Ultimamente Hospice degli Abtlers fa capolino nel mio lettore in maniera ossessiva e ripetuta… devo forse preoccuparmi?
Quello scritto da Silverman, frutto di enormi sofferenze e patimenti, è uno dei dischi che definiscono il primo decennio dei Duemila, in parallelo con For Emma, Forever Ago, l’altra opera che ha portato all’estremo l’idea dell’artista che cura i suoi mali esistenziali in totale isolamento, riversandoli senza filtro nella sua musica. Hospice è erede diretto di Amnesic dei Radiohead, un disco affascinante, soffocato in un’innegabile tristezza ma capace di librarsi musicalmente in aperture bellissime, alla Sigur Ros per intenderci.
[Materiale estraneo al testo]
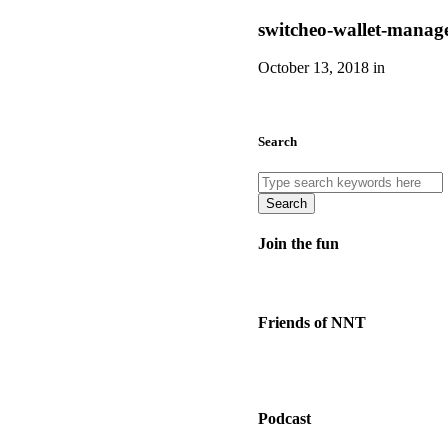
switcheo-wallet-manage
October 13, 2018 in
Search
Search
Join the fun
Friends of NNT
Podcast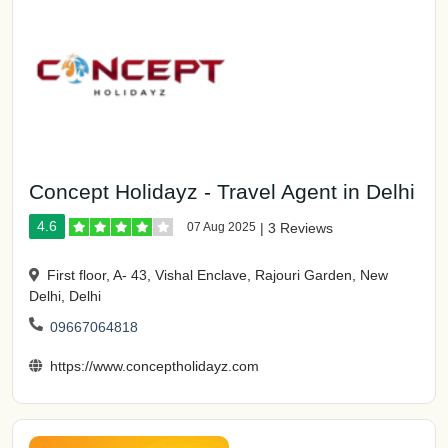
Concept Holidayz - Travel Agent in Delhi
4.6
07 Aug 2025
|
3 Reviews
First floor, A- 43, Vishal Enclave, Rajouri Garden, New
Delhi, Delhi
09667064818
https://www.conceptholidayz.com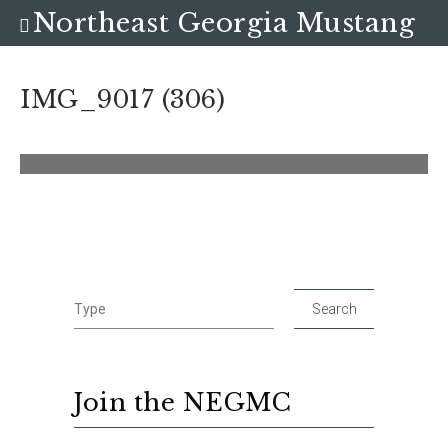
Northeast Georgia Mustang
Club
IMG_9017 (306)
Join the NEGMC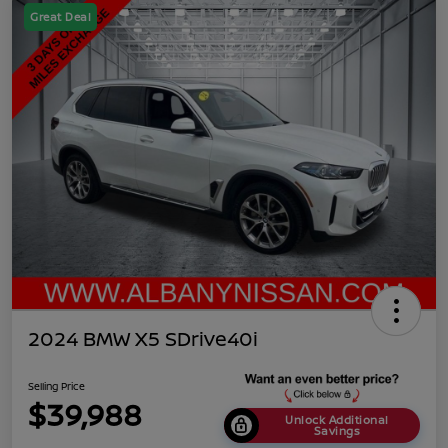
Great Deal
2024 BMW X5 SDrive40i
Selling Price
$39,988
Unlock Additional
Savings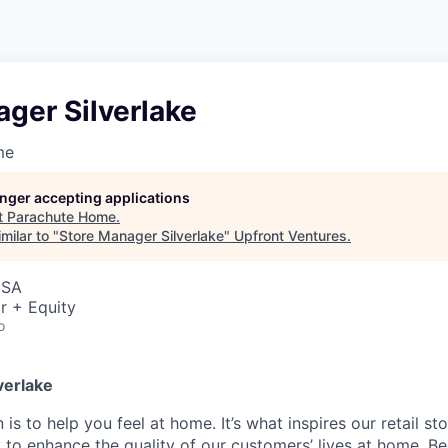
ger Silverlake
me
longer accepting applications
t
Parachute Home
.
milar to "
Store Manager Silverlake
"
Upfront Ventures
.
USA
r + Equity
o
verlake
 is to help you feel at home. It’s what inspires our retail 
 to enhance the quality of our customers’ lives at home. B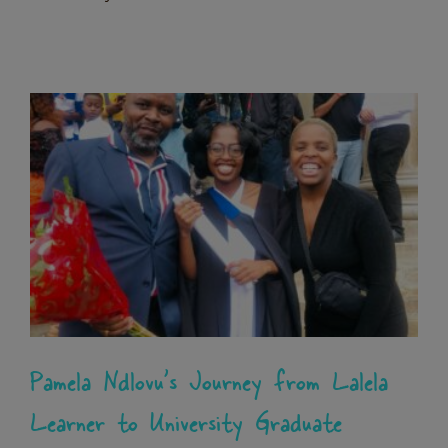
Pamela Ndlovu’s Journey from
Lalela Learner to University
Graduate
News
Pamela Ndlovu’s Journey from Lalela
Learner to University Graduate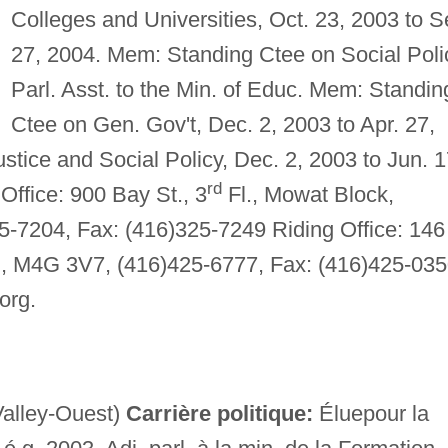
Colleges and Universities, Oct. 23, 2003 to S
27, 2004. Mem: Standing Ctee on Social Poli
Parl. Asst. to the Min. of Educ. Mem: Standin
Ctee on Gen. Gov't, Dec. 2, 2003 to Apr. 27,
tice and Social Policy, Dec. 2, 2003 to Jun. 1
rd
Office: 900 Bay St., 3
Fl., Mowat Block,
5-7204, Fax: (416)325-7249 Riding Office: 146
nt., M4G 3V7, (416)425-6777, Fax: (416)425-035
org
.
alley-Ouest)
Carrière politique:
Éluepour la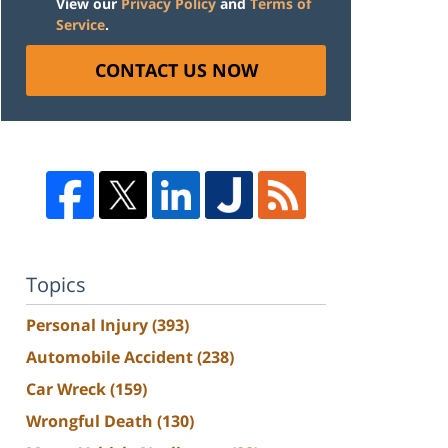
View our
Privacy Policy
and
Terms of
Service
.
CONTACT US NOW
Topics
Personal Injury
(393)
Automobile Accident
(238)
Car Wreck
(159)
Wrongful Death
(130)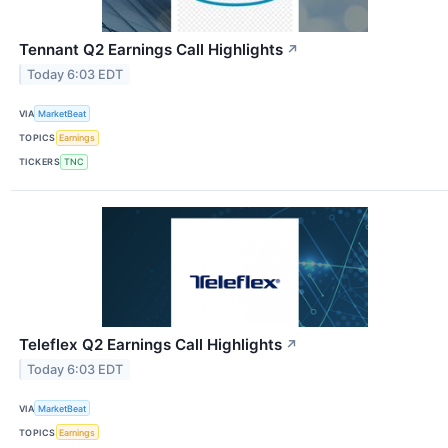
Tennant Q2 Earnings Call Highlights
↗
Today 6:03 EDT
VIA
MarketBeat
TOPICS
Earnings
TICKERS
TNC
Teleflex Q2 Earnings Call Highlights
↗
Today 6:03 EDT
VIA
MarketBeat
TOPICS
Earnings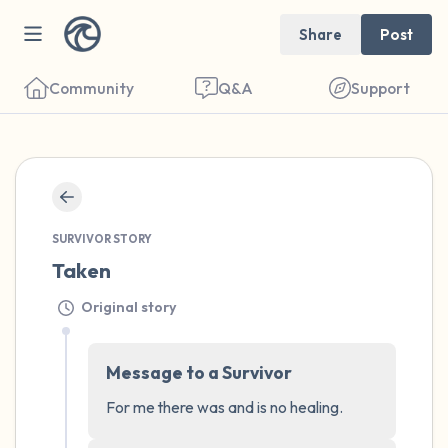
Share
Post
Community
Q&A
Support
🇺🇸
Find a comfortable place to sit. Gently
close your eyes and take a couple of deep
SURVIVOR STORY
Taken
breaths - in through your nose (count to 3),
out through your mouth (count of 3). Now
Original story
open your eyes and look around you. Name
the following out loud:
Message to a Survivor
For me there was and is no healing.
5 – things you can see (you can look within
the room and out of the window)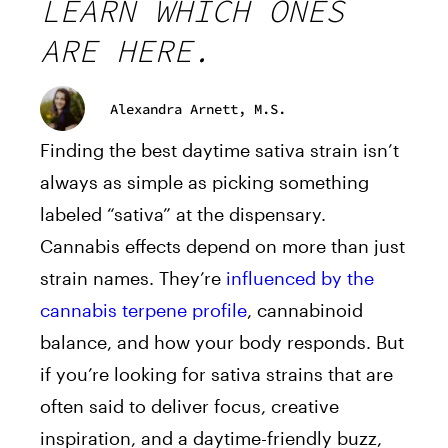
LEARN WHICH ONES
ARE HERE.
Alexandra Arnett, M.S.
Finding the best daytime sativa strain isn’t
always as simple as picking something
labeled “sativa” at the dispensary.
Cannabis effects depend on more than just
strain names. They’re
influenced by the
cannabis terpene profile
, cannabinoid
balance, and how your body responds. But
if you’re looking for sativa strains that are
often said to deliver focus, creative
inspiration, and a daytime-friendly buzz,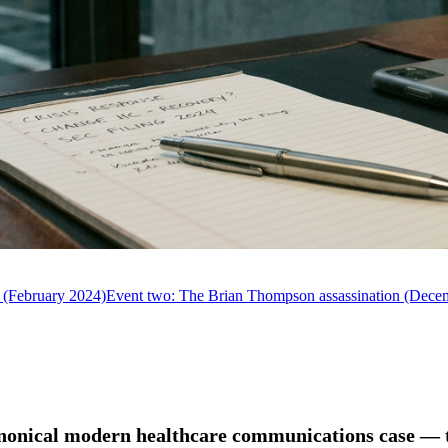
 (February 2024)
Event two: The Brian Thompson assassination (Dece
anonical modern healthcare communications case — t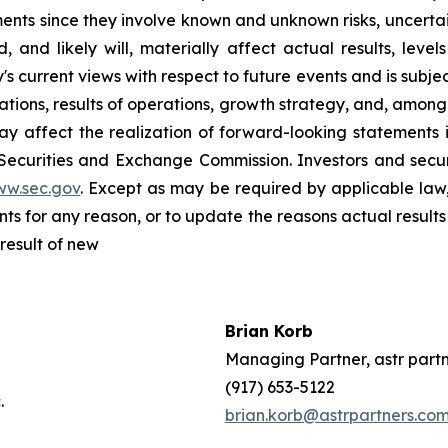
nts since they involve known and unknown risks, uncertain
and likely will, materially affect actual results, level
current views with respect to future events and is subject
ions, results of operations, growth strategy, and, among o
y affect the realization of forward-looking statements i
 Securities and Exchange Commission. Investors and sec
ww.sec.gov
. Except as may be required by applicable law
s for any reason, or to update the reasons actual results 
result of new
Brian Korb
ffy
Managing Partner, astr part
Inc.
(917) 653-5122
s, Inc.
brian.korb@astrpartners.co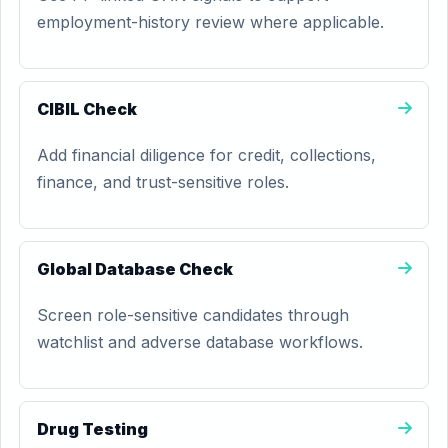
employment-history review where applicable.
CIBIL Check
Add financial diligence for credit, collections,
finance, and trust-sensitive roles.
Global Database Check
Screen role-sensitive candidates through
watchlist and adverse database workflows.
Drug Testing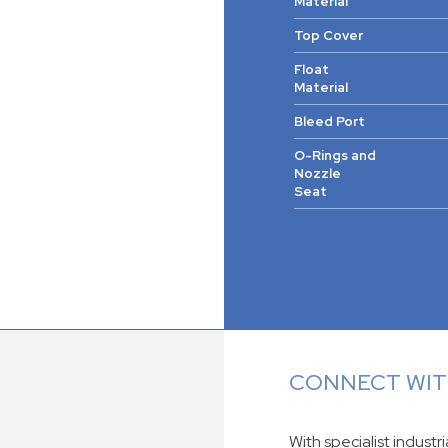
Material
Top Cover
Float
Material
Bleed Port
O-Rings and
Nozzle
Seat
CONNECT WITH
With specialist industr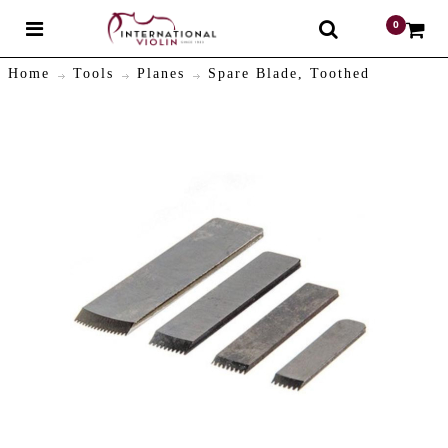
0
$
Home
Tools
Planes
Spare Blade, Toothed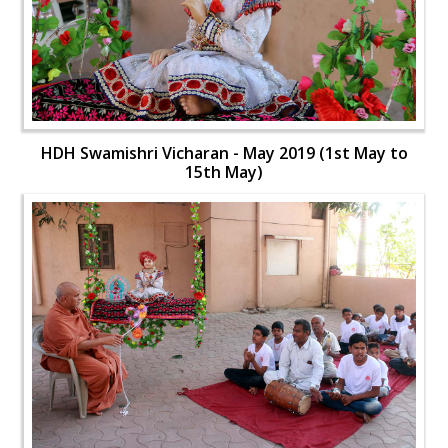
HDH Swamishri Vicharan - May 2019 (1st May to
15th May)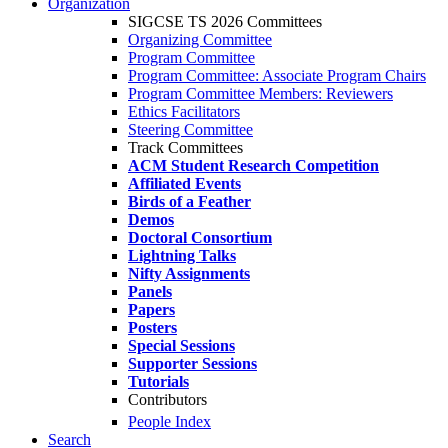
Organization
SIGCSE TS 2026 Committees
Organizing Committee
Program Committee
Program Committee: Associate Program Chairs
Program Committee Members: Reviewers
Ethics Facilitators
Steering Committee
Track Committees
ACM Student Research Competition
Affiliated Events
Birds of a Feather
Demos
Doctoral Consortium
Lightning Talks
Nifty Assignments
Panels
Papers
Posters
Special Sessions
Supporter Sessions
Tutorials
Contributors
People Index
Search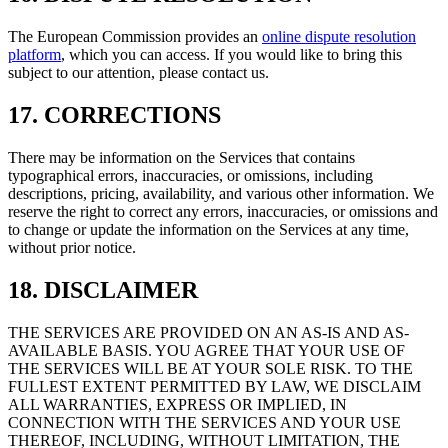
The European Commission provides an
online dispute resolution
platform
, which you can access. If you would like to bring this
subject to our attention, please contact us.
17. CORRECTIONS
There may be information on the Services that contains
typographical errors, inaccuracies, or omissions, including
descriptions, pricing, availability, and various other information. We
reserve the right to correct any errors, inaccuracies, or omissions and
to change or update the information on the Services at any time,
without prior notice.
18. DISCLAIMER
THE SERVICES ARE PROVIDED ON AN AS-IS AND AS-
AVAILABLE BASIS. YOU AGREE THAT YOUR USE OF
THE SERVICES WILL BE AT YOUR SOLE RISK. TO THE
FULLEST EXTENT PERMITTED BY LAW, WE DISCLAIM
ALL WARRANTIES, EXPRESS OR IMPLIED, IN
CONNECTION WITH THE SERVICES AND YOUR USE
THEREOF, INCLUDING, WITHOUT LIMITATION, THE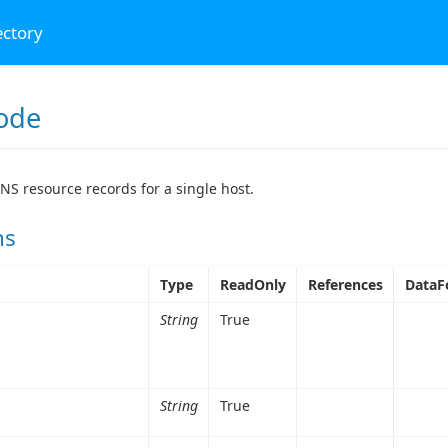
ectory
ode
NS resource records for a single host.
ns
Type
ReadOnly
References
DataF
String
True
String
True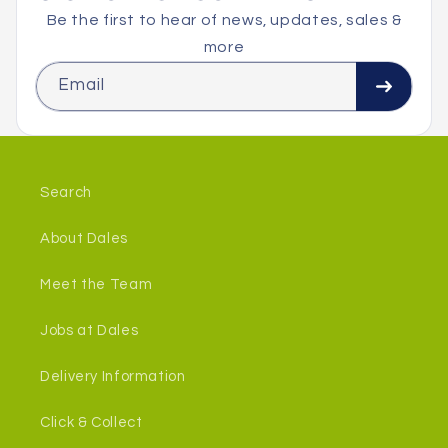
Be the first to hear of news, updates, sales &
more
Email
Search
About Dales
Meet the Team
Jobs at Dales
Delivery Information
Click & Collect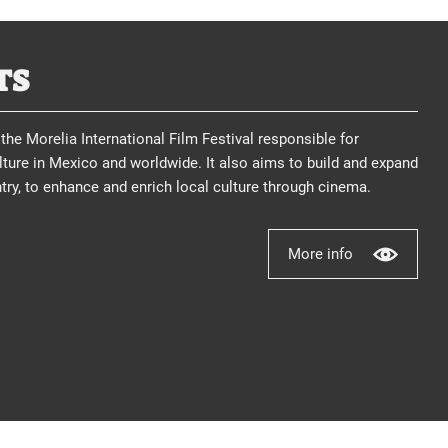
TS
the Morelia International Film Festival responsible for
ture in Mexico and worldwide. It also aims to build and expand
ry, to enhance and enrich local culture through cinema.
More info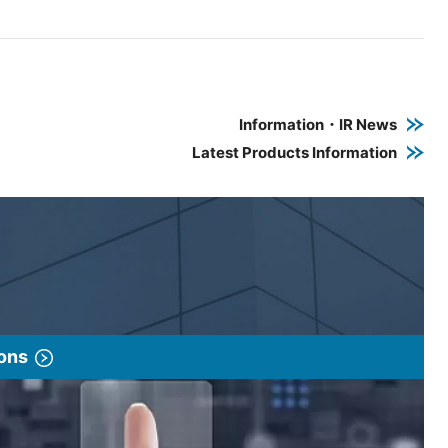
e PDF link in a new window
 a new window
Information・IR News
Latest Products Information
ions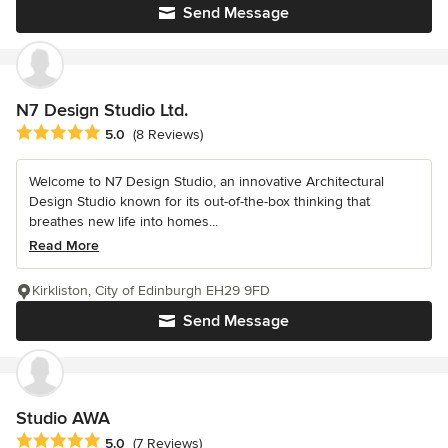
Send Message
N7 Design Studio Ltd.
Average rating: 5 out of 5 stars
5.0
(8 Reviews)
Welcome to N7 Design Studio, an innovative Architectural
Design Studio known for its out-of-the-box thinking that
breathes new life into homes...
Read More
Kirkliston, City of Edinburgh EH29 9FD
Send Message
Studio AWA
Average rating: 5 out of 5 stars
5.0
(7 Reviews)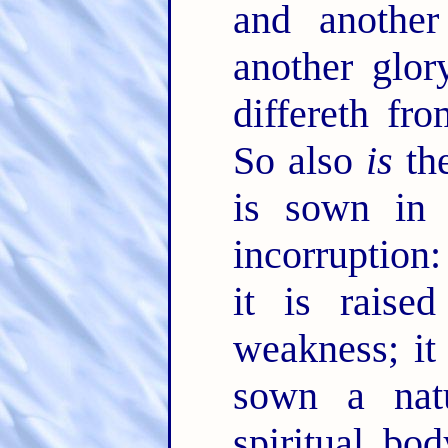
and anothe
another glor
differeth fr
So also
is
the
is sown in c
incorruption
it is raise
weakness; it
sown a natu
spiritual bo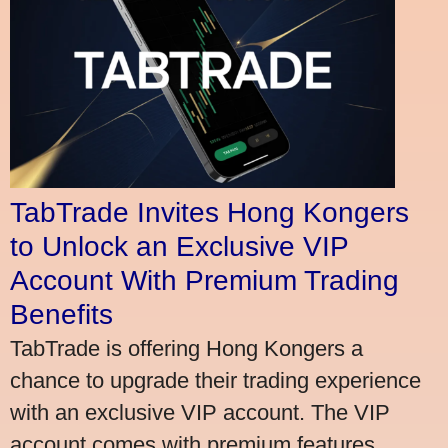
TabTrade Invites Hong Kongers
to Unlock an Exclusive VIP
Account With Premium Trading
Benefits
TabTrade is offering Hong Kongers a
chance to upgrade their trading experience
with an exclusive VIP account. The VIP
account comes with premium features,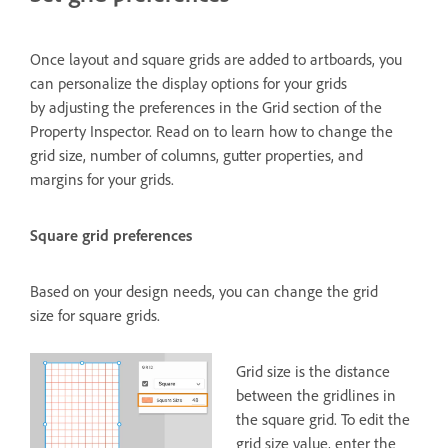
Once layout and square grids are added to artboards, you
can personalize the display options for your grids
by adjusting the preferences in the Grid section of the
Property Inspector. Read on to learn how to change the
grid size, number of columns, gutter properties, and
margins for your grids.
Square grid preferences
Based on your design needs, you can change the grid
size for square grids.
Grid size is the distance
between the gridlines in
the square grid. To edit the
grid size value, enter the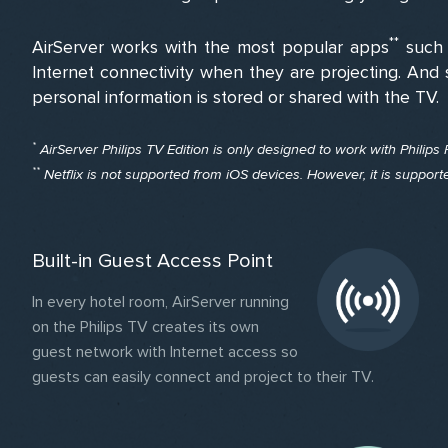
**
AirServer works with the most popular apps
such 
Internet connectivity when they are projecting. And 
personal information is stored or shared with the TV.
*
AirServer Philips TV Edition is only designed to work with Philips
**
Netflix is not supported from iOS devices. However, it is suppor
Built-in Guest Access Point
In every hotel room, AirServer running
on the Philips TV creates its own
guest network with Internet access so
guests can easily connect and project to their TV.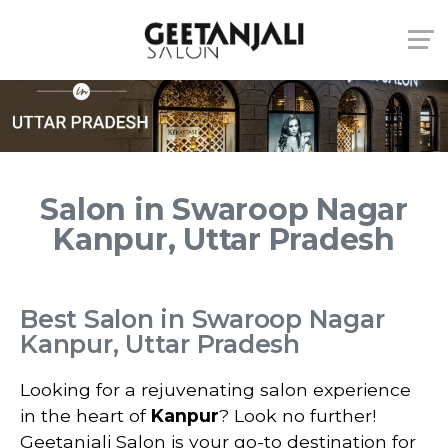
Salon in Swaroop Nagar
Kanpur, Uttar Pradesh
Best Salon in Swaroop Nagar
Kanpur, Uttar Pradesh
Looking for a rejuvenating salon experience
in the heart of
Kanpur
? Look no further!
Geetanjali Salon is your go-to destination for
“[“Hospice”] racconta la storia di una relazione psicologicamente violenta, parte della quale ha luogo nel reparto di oncologia infantile. Il disco si muove dentro e fuori dall’ospedale, cosa veritiera rispetto alla relazione stessa. Fino a un certo punto è autobiografico, ma immagino che il miglior modo di descriverlo è che ci sono vari modi di perdere qualcuno. Non sempre avviene attraverso la morte, anche se ci assomiglia molto”.